University of Cincinnati Medical Center Cincinnati, OH, United States
Priya Parikh1, Kim Nguyen2, Priyanka Vashisht2, Casey Reed3 and Jon Jacobson3, 1University of Cincinnati Medical Center, Department of Internal Medicine, Cincinnati, OH, 2University of Cincinnati Medical Center, Department of Rheumatology, Cincinnati, OH, 3University of Cincinnati Medical Center, Department of Radiology, Cincinnati, OH
Background/Purpose: The diagnostic gold standard of the diagnosis of gout is joint aspiration and the identification of monosodium urate (MSU) crystals under polarized light microscopy. However, arthrocentesis is not always a viable option, for example if there is no effusion on exam or an adequate sample cannot be obtained. Dual-energy computed tomography (DECT), an x-ray-based imaging technique, is a noninvasive diagnostic approach to detect MSU crystals in joints and periarticular tissues. The 2015 American College of Rheumatology (ACR) and the European League Against Rheumatism (EULAR) classification criteria for gout recognize a role for DECT in the diagnosis of gout.

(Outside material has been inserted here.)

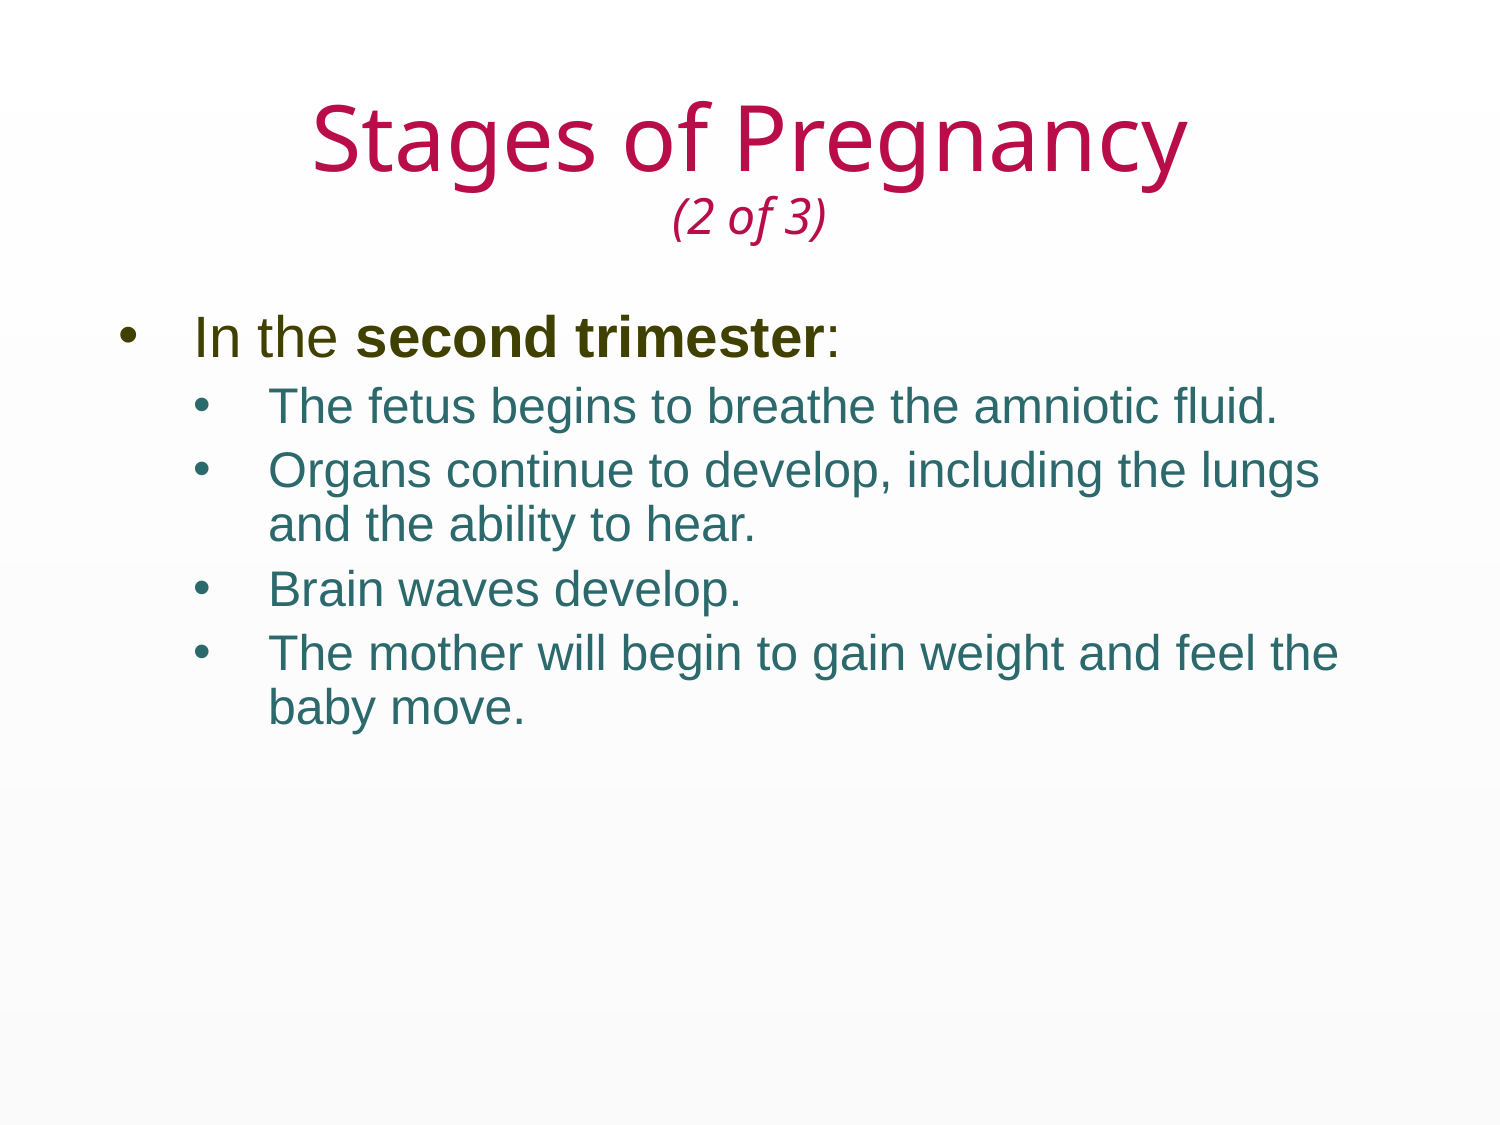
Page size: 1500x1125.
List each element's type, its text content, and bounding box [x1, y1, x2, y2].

list In the second trimester: The fetus begins to breathe the amniotic fluid. Organs continue to develop, including the lungs and the ability to hear. Brain waves develop. The mother will begin to gain weight and feel the baby move. [103, 299, 1397, 1014]
title Stages of Pregnancy (2 of 3) [103, 59, 1397, 278]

In our retrospective study, we analyzed how DECT was utilized in a cohort of patients at the University of Cincinnati Medical Center in Cincinnati, Ohio.
Methods: The cohort in our retrospective study was screened by identifying patients who had DECT scans performed from November 2013 to May 2022 using radiology software read by two board certified, fellowship trained radiologists with expertise in musculoskeletal imaging. Subsequent charts of patients who also had joint aspirations were then reviewed further. Descriptive statistics, sensitivity, specificity, positive and negative predictive values, and accuracy were calculated.
Results: A total of 280 DECT scans were ordered over the observation period. Arthrocentesis was done on 48 of these patients on the same joint that was scanned by DECT. Patients with joint aspirations performed more than 21 days before DECT were excluded from the study, leaving 16 patients who were analyzed (Figure 1). The mean (SD) age was 60 (+/- 11.0). 10 patients were male, and 6 were female (Table 1). The mean (SD) time from DECT to aspiration was 5 days (+/- 5.7). 4 of 16 patients had MSU crystals present on aspiration, of which 3 of these patients had a positive DECT scan. 12 of the 16 patients had no MSU crystals present on aspiration, of which 6 had a positive DECT scan. Two patients had a negative fluid analysis and underwent repeat arthrocentesis within a 21-day period which identified MSU crystals (Table 2). The sensitivity of DECT in diagnosing gout, using positive MSU crystals on aspiration as the gold standard, was 75%. The specificity was 50%, negative predictive value was 0.86, and the positive predictive value was 0.33. The accuracy was calculated to be 0.56. When DECT was considered the standard of reference, then joint aspiration for the diagnosis of gout was 33% sensitive and 86% specific with a 75% positive predictive value and 50% negative predictive value.
Conclusion: The utilization of DECT in the diagnosis of gout has recently emerged as beneficial due to its noninvasive, accessible nature. Using joint aspiration as a gold standard, DECT has value in excluding gout with a high negative predictive value. Alternatively, when using DECT as a gold standard, joint aspiration shows low sensitivity but high positive predictive value. Although the cohort of this study was small, these findings indicate an evolving role for DECT in the evaluation of gout perhaps when integrated after a negative joint aspiration. Table 1. Detailed characteristics and demographics of the patients.
Table 2. Synovial fluid analysis and DECT scan per each joint assessed.
Figure 1. Exclusion criteria, joint aspiration and DECT scan results. Disclosures: P. Parikh, None; K. Nguyen, None; P. Vashisht, None; C. Reed, None; J. Jacobson, None.